= BRIEF =
Repeat word for word the part of the records that opens with the line containing "module and move to typed arrays" and closes with the line containing "# Hash Table", including both of those lines.

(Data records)
-- -- --

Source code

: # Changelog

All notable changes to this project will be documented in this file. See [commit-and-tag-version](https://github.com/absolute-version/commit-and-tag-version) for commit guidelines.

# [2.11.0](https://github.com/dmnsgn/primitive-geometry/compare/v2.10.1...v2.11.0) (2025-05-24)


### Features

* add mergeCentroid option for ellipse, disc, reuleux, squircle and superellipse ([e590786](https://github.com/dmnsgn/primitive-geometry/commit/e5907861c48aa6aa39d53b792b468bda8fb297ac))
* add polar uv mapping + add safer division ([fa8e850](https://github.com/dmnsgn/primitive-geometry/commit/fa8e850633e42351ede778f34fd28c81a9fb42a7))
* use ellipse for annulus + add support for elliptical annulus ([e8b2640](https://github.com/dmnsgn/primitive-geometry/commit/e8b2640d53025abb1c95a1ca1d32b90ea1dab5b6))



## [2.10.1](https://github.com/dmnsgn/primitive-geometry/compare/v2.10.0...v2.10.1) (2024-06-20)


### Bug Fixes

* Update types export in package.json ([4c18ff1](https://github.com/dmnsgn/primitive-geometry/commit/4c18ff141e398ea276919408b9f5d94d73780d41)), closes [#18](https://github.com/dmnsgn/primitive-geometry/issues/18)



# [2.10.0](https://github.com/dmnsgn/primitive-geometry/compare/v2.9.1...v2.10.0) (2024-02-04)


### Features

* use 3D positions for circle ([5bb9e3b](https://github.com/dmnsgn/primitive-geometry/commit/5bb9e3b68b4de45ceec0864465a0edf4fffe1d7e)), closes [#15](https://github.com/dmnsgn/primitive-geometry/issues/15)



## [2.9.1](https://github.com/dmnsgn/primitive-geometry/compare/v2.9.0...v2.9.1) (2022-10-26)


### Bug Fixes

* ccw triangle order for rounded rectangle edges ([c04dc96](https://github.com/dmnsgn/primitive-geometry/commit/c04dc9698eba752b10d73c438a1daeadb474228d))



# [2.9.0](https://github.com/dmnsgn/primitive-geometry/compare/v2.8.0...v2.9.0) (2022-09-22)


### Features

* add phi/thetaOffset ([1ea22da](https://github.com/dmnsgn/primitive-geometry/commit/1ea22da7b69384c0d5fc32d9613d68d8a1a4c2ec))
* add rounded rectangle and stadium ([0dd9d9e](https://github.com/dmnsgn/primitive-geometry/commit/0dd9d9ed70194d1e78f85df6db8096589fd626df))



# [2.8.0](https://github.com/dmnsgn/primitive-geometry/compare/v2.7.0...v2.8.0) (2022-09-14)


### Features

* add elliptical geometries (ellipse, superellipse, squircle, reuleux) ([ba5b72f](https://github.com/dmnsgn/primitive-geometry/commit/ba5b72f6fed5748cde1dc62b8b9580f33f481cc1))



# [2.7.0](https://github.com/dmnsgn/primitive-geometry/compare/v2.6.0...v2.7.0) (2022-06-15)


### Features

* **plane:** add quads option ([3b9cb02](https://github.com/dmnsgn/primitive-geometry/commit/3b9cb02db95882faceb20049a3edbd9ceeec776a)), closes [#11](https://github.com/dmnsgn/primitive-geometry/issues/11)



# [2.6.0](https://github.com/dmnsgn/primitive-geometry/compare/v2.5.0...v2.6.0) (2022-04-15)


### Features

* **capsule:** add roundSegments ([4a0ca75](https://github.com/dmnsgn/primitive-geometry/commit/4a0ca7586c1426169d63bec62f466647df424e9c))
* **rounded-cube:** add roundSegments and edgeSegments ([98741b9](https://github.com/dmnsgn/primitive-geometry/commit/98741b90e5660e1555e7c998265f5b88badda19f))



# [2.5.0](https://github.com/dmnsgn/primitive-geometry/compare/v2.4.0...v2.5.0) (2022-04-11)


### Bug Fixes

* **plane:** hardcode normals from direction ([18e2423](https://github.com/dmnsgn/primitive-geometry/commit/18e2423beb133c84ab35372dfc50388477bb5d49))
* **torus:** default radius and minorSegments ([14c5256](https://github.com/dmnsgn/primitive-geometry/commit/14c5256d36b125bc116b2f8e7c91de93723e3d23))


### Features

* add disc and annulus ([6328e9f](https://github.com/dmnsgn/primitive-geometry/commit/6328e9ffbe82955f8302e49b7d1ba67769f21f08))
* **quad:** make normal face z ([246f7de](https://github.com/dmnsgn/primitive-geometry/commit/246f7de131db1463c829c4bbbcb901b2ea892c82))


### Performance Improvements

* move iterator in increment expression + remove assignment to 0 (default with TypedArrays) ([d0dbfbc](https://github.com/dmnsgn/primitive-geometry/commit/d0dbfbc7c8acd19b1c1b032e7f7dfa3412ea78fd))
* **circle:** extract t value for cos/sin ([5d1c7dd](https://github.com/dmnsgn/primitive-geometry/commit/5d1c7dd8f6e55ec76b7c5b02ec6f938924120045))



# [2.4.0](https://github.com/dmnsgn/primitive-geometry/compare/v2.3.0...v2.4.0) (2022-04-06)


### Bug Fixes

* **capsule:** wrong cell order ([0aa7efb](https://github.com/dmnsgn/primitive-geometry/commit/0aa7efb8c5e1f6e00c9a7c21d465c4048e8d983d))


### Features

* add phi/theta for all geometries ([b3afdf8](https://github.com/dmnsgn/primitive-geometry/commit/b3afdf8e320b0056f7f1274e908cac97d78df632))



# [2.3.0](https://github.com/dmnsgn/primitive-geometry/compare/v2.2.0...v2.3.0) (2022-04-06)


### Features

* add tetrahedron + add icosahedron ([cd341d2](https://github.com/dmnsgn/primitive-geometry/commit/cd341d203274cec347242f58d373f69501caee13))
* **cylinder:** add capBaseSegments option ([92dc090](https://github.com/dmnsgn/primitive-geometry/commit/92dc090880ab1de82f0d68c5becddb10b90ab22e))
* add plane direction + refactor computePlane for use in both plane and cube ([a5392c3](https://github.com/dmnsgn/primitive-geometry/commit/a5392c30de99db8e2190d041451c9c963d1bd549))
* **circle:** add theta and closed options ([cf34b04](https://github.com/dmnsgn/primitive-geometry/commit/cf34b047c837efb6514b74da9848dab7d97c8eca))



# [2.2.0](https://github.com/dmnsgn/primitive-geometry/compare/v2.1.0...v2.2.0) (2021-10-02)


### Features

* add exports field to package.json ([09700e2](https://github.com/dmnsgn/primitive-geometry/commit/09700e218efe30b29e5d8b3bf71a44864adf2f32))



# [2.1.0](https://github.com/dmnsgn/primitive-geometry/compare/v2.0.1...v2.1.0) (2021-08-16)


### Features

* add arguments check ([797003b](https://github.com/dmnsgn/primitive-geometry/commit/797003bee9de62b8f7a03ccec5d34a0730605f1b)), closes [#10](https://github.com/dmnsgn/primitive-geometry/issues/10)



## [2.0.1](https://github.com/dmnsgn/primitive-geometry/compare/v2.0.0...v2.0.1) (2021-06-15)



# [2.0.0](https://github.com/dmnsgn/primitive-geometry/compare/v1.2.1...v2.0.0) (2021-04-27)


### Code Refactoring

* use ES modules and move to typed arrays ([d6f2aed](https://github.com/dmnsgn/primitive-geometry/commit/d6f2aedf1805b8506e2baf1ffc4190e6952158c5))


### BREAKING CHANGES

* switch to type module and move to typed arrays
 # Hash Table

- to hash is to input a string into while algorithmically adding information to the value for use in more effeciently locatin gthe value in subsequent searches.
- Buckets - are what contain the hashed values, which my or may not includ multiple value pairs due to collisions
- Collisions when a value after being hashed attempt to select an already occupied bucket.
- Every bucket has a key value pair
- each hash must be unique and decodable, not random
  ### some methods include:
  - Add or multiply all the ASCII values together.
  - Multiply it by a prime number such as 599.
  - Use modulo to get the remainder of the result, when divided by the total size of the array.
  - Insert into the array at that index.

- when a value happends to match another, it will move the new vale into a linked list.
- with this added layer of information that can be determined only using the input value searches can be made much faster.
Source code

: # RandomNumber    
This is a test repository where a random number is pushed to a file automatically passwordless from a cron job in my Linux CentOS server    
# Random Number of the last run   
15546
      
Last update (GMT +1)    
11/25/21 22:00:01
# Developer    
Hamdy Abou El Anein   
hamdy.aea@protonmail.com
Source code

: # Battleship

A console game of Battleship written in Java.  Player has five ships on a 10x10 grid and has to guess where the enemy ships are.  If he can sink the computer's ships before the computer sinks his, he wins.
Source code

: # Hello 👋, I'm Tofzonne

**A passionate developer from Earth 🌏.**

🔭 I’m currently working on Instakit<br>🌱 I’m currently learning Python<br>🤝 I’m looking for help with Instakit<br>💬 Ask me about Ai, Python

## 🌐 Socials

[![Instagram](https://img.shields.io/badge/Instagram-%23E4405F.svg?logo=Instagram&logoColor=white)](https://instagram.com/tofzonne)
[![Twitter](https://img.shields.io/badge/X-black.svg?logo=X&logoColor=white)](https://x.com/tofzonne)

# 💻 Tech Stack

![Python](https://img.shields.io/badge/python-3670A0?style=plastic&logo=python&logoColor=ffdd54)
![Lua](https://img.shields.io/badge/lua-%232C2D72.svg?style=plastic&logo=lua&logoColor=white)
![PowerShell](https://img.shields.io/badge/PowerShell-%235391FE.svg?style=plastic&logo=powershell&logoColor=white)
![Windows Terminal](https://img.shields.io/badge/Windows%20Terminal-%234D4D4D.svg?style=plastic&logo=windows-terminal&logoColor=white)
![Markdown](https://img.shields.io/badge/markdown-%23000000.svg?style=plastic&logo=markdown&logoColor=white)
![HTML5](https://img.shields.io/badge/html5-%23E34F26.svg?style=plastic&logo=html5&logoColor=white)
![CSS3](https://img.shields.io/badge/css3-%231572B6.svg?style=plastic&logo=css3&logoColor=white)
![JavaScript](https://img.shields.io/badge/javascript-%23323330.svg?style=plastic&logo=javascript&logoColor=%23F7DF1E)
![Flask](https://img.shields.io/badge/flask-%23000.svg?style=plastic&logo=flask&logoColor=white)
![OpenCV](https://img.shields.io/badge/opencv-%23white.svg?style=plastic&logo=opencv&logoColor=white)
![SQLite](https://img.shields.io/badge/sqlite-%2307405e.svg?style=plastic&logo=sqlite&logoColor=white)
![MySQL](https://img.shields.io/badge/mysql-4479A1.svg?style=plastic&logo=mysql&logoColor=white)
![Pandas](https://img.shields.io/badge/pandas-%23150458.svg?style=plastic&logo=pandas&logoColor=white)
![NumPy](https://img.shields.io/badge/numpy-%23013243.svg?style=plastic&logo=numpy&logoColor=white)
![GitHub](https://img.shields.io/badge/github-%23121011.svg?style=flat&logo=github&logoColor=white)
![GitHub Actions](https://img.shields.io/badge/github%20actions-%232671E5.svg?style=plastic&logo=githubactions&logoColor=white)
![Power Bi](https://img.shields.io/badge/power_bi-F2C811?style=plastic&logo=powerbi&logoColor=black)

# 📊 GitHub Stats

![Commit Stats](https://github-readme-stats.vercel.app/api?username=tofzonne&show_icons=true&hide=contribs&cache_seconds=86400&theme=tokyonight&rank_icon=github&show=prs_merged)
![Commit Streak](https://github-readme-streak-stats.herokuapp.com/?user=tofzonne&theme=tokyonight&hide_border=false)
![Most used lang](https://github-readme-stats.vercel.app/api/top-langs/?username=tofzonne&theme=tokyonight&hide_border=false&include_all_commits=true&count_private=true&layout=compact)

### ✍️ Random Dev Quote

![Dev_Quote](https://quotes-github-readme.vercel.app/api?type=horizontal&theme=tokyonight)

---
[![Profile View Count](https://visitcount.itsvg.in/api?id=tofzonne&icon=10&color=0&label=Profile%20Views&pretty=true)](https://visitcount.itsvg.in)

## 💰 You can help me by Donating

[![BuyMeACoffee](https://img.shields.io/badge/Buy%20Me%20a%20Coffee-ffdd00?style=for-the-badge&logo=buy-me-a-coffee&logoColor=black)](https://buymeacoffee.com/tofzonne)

-- -- --

= EXERCISE RESPONSE =
* switch to type module and move to typed arrays
 # Hash Table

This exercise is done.